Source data
● ● ● ● ● ● ●

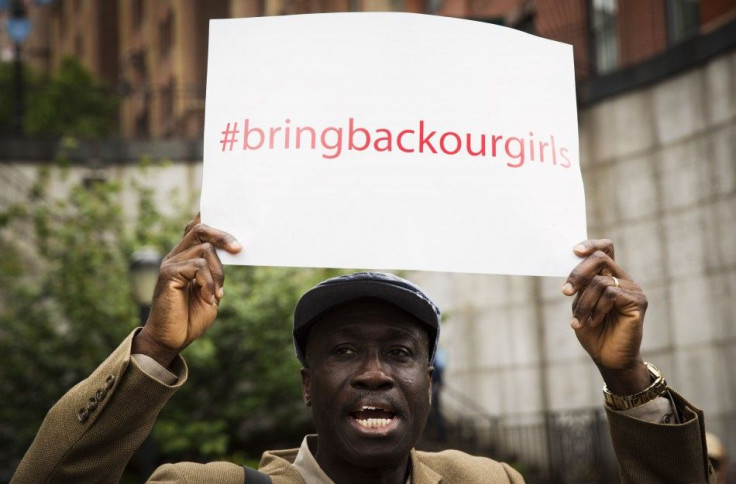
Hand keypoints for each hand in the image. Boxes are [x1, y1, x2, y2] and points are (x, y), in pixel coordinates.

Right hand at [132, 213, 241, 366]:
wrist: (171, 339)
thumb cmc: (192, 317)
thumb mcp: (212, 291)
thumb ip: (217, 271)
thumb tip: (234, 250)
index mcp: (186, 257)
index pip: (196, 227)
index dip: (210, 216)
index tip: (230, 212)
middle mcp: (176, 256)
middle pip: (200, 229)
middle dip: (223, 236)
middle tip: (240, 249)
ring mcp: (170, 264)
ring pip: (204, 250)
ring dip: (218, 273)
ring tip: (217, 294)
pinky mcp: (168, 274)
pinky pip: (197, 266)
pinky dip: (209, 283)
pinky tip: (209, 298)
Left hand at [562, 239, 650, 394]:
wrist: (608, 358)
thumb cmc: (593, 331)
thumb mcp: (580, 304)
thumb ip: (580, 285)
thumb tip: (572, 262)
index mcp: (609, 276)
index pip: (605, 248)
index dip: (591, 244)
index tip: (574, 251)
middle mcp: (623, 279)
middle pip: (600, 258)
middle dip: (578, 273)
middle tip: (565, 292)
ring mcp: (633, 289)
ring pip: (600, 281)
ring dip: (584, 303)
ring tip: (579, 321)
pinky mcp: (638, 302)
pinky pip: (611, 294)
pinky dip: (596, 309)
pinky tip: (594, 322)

● ● ● ● ● ● ●

What lines hold the string "thumb"? Pick them out of the data.

◆ Answer for this exercise
thumb cmc: (192, 317)
thumb mcp: (212, 291)
thumb ip: (217, 271)
thumb tip: (234, 250)
thumb cmc: (593, 331)
thumb mcp: (580, 304)
thumb ip: (580, 285)
thumb tip: (572, 262)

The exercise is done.